**Tasks to perform**
1: Answer these questions about the study protocol excerpt:
(a) How many senior neonatologists will make up the trial steering committee?
(b) What level of dedication to the project will the study coordinator at the coordinating center have?
(c) Whose recommendation will set the cut-off value for macro- and micronutrient intake?
2: Reproduce the passage of the study protocol excerpt that begins at the words "The full study" and stops after the words "and resource management.".
3: Carry on the study protocol excerpt from its last sentence.
---------- Page extract
For the sub-cohort, we will perform subgroup analyses based on type of enteral nutrition (volumes of breastmilk intake) and amount of macro- and micronutrients in relation to growth, body composition, and enteral feeding tolerance. The cut-off value for macro- and micronutrient intake will be based on ESPGHAN’s recommendation for parenteral and enteral intake (below recommended intake, in line with recommendation, or above recommended intake) [48].

Additional subgroup analyses may be performed if empirical data show unexpected patterns, such as potentially systematical differences in baseline characteristics, outcome, or adverse events (AE) between groups. All planned subgroup analyses will clearly be stated in the study report.

A per-protocol analysis accounting for non-compliance will be performed. Despite this, there is no anticipation of a significant degree of non-adherence and/or missing data, as the intervention will only be carried out during hospitalization and most outcome data after discharge will be generated from the SNQ and DNQD registry. If data is missing from a registry extract, patient records will be searched to complete data collection.

The full study protocol is available upon request. However, participant-level data are not available without ethical approval, in order to protect the patient integrity.

The main PI for the coordinating center is responsible for overall staff management, including funding and time and resource management.

The main research team consists of the main PI, three senior researchers and one doctoral student responsible for planning, implementation, execution, and analysis of the research. Apart from one, all main researchers are physically located at the coordinating center.

At the coordinating center, there will be a study coordinator with 100% dedication to the project who will help with inclusion and data collection, sampling, biobanking, and overall trial contact managing.

At each university hospital site, there will be at least one study nurse working part-time to manage the inclusion of patients, data collection, and stool sampling. Each site will have a responsible PI who can delegate responsibilities to other clinicians, such as obtaining informed consent. These hospital-site-specific groups will have close day-to-day contact to manage planning of inclusion and other study events, such as stool sampling.

At each satellite hospital site, there will be one main contact and at least one nurse to manage the continuation of the intervention.

The trial steering committee will consist of ten senior neonatologists who are also PIs at each respective hospital. Meetings coordinated by the coordinating center will be arranged at least once per semester during the study and when analyzing and publishing results.
--------------------
---------- Stored data
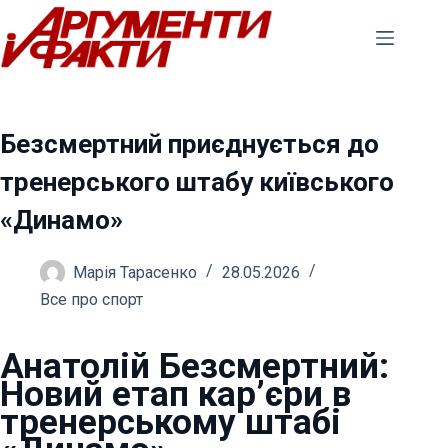
Перейти
до
вмісту
Безсмертний приєднується до
тренерського штабу київського
«Динамо»
Марія Тарасенко
28.05.2026
Все про спорт
Анатолій Безсмертний:
Новий етап кар’єри в
тренерському штабі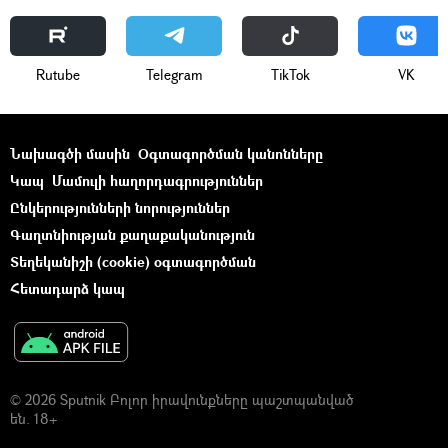
Rutube
Telegram
ТikТоk
VK
Նախագծի մասին
Օգտագործման կանոնները
Կապ
Մամուլի հաղորդագրություններ
Ընկերությունների նորություններ
Գաղտնիության քաղաքականություն
Տեղեկանիշի (cookie) օգտագործման
Հետադարձ կապ
© 2026 Sputnik Բոլոր իրավունքները պաշտպանված
են. 18+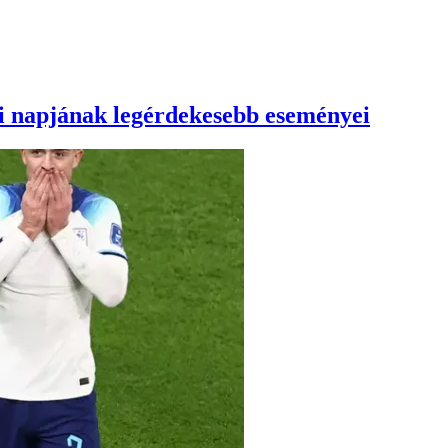
fői napjának legérdekesebb eseményei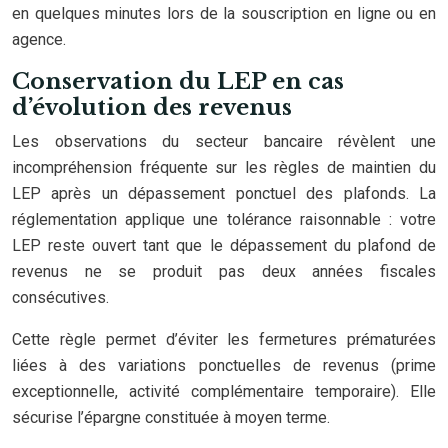
en quelques minutes lors de la souscription en ligne ou en
agence.
Conservation du LEP en cas
d’évolution des revenus
Les observations du secteur bancaire révèlent une
incompréhension fréquente sur les règles de maintien du
LEP après un dépassement ponctuel des plafonds. La
réglementation applique une tolérance raisonnable : votre
LEP reste ouvert tant que le dépassement du plafond de
revenus ne se produit pas deux années fiscales
consécutives.
Cette règle permet d’éviter les fermetures prématurées
liées à des variations ponctuelles de revenus (prime
exceptionnelle, activité complémentaire temporaire). Elle
sécurise l’épargne constituée à moyen terme.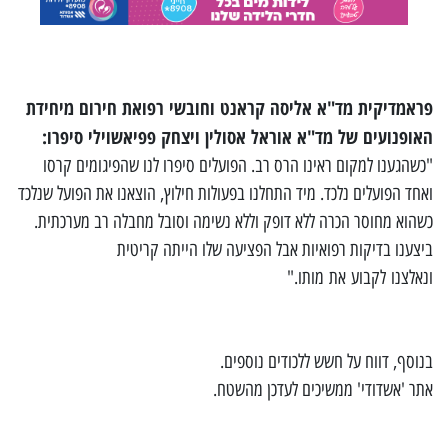
פראמדיקית מד"א אליסה קראנט וחובשי רפואת חירום מיחידת
האופנועים של מד"א אוראל אסולין ויצחק פפיאשוילי סיפרו:
"כשהגענו למקום ראינו הרס רב. הפועלים סיפרו לנו שהפיגומים קרסו
ואחד הפועלים נלכד. מיד התחלנו בפעולות חילוץ, הוצאנו את הפועל שנלכד
כשהוא מחוסר הכרה ללא דופק וללא נשימה וסובל מחבלה רב מערכתית.
ביצענו בדיקות רפואיות אבל הפציעה שלו הייתה קריטית
ונאלצנו לקבוע את מותו."
בנוסף, דווח על חשש ללכודים נוספים.
אתר 'אשדודי' ממשיכים לעדכן מהשטח.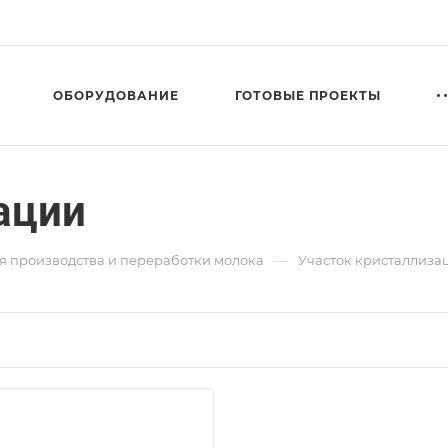
ОБОРУДОВАНИЕ
ГОТОВЫЕ ПРОЕКТЫ
ации
—
я производства и переработки молока
Участок кристаллиза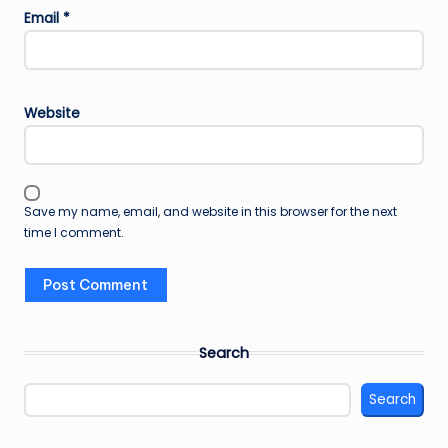
Email
*
Website
Save my name, email, and website in this browser for the next
time I comment.
Search
Search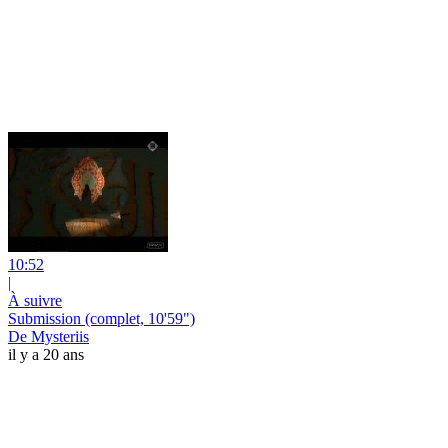
10:52
|
À suivre
Submission (complet, 10'59")
De Mysteriis
il y a 20 ans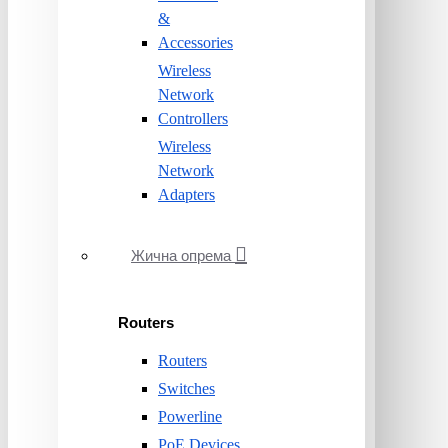
&
Accessories
Wireless
Network
Controllers
Wireless
Network
Adapters
Жична опрема
Routers
Routers
Switches
Powerline
PoE Devices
--------------------
**Responses by item number**
1:
(a) Ten.
(b) 100% dedication.
(c) ESPGHAN's recommendation for parenteral and enteral intake.

2:
The full study protocol is available upon request. However, participant-level data are not available without ethical approval, in order to protect the patient integrity.

The main PI for the coordinating center is responsible for overall staff management, including funding and time and resource management.

3:
A DSMC was established consisting of two experienced clinicians with expertise in neonatology and research methodology and one biostatistician. All cases of SAEs, SUSARs, and other AEs that clinicians deem concerning and report will be reviewed by the committee. Criteria for stopping the ongoing intervention will be decided by the committee. Information about how SUSARs are reported is described in paragraph below.

As most data collection is registry-based, the need for auditing trial conduct regarding quality of data collection is limited. As such, auditing of trial conduct will not be undergone. The main research group will have access to all data collection made at all hospitals in REDCap. Site monitoring will thus mainly be made by auditing data collection, such as missing variables, in REDCap. Potential need for revision of trial conduct will mainly be handled by the trial steering committee meeting.

The main PI and the study coordinator will be responsible for communicating any relevant amendments to the study protocol to all relevant parties. All protocols will be dated and version managed. Potential amendments to the study protocol will also be documented in a separate report file to ease the identification of alterations. If any major changes are made to the study protocol, an amendment will be sent to the Swedish Ethical Review Authority and the Danish Ethical Review Authority if applicable (complete cohort).

The main PI is responsible for finalizing the study report. The results will be published in scientific peer-reviewed journals and presented at national and international congresses and scientific meetings.